I’m sure the makeup folks were working overtime, and some of their work is quite dandy. That said, much of that makeup is pretty awful. Susan Sarandon has a fake nose at one point that’s so distracting, it’s hard to follow what’s happening in the scene. I found myself staring at her nose and missing dialogue. I did like the transformation of Hugo Weaving into a female nurse as mean as Nurse Ratched from One Flew Over the Cuckoo’s Nest. But for every makeup success, there seems to be three failures. The film was budgeted at a little more than $100 million, which is not a lot of money by Hollywood-blockbuster-wannabe standards. So, yeah, another $25 million for fake nose and teeth research might’ve made the film look less like a goofy costume pageant and more realistic.

While there isn’t one story in Cloud Atlas that’s so amazingly good it would stand on its own, the feat of tying them all together is impressive. For instance, there are two slavery stories, one involving Jim Sturgess as a slave trader in the past, and another involving Sturgess as an Asian slave revolutionary in the distant future.

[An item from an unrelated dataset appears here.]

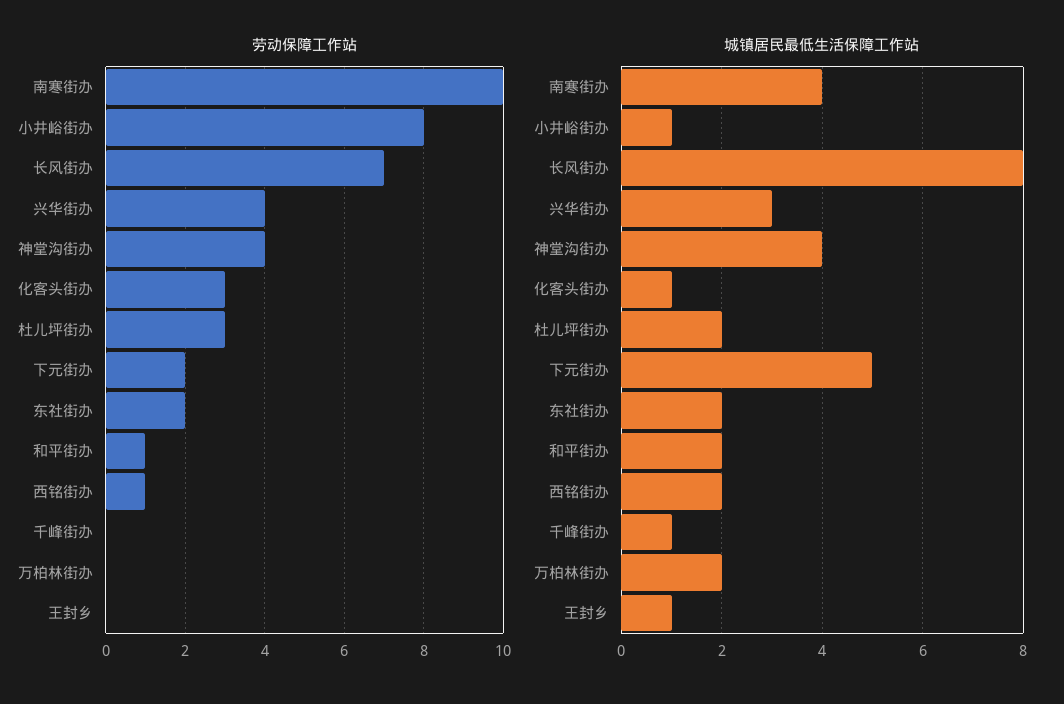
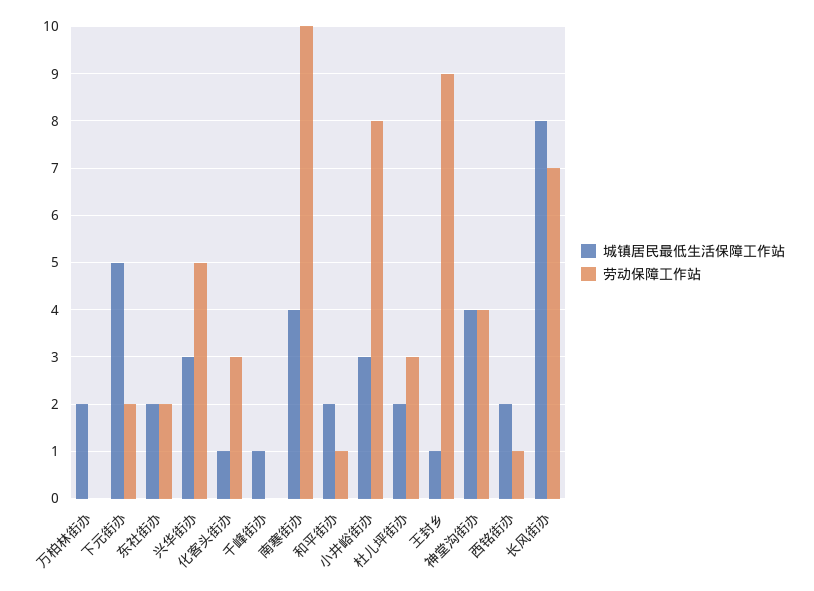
劳动保障工作站, 兴华街办: 4 -> 5
劳动保障工作站, 王封乡: 0 -> 9
城镇居民最低生活保障工作站, 小井峪街办: 1 -> 3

The film, like the novel by David Mitchell, suggests that acts of kindness and hatred at any moment can ripple through time and affect the future. It also suggests that there’s some sort of reincarnation at play, with people meeting each other again and again in different lives. And finally, it also suggests that no matter how good looking we are, we are doomed to have a really bad nose or fake looking wig somewhere down the line.

I liked the idea that the Hanks persona could be a heroic man in the ’70s and a brutish killer in the present day. In that respect, Cloud Atlas certainly lacks in predictability.

In the end, the film is more a magnificent curio than magnificent entertainment. It will certainly challenge audiences ill prepared for its length and numerous swirling stories.

Cloud Atlas is now playing at theaters across the valley.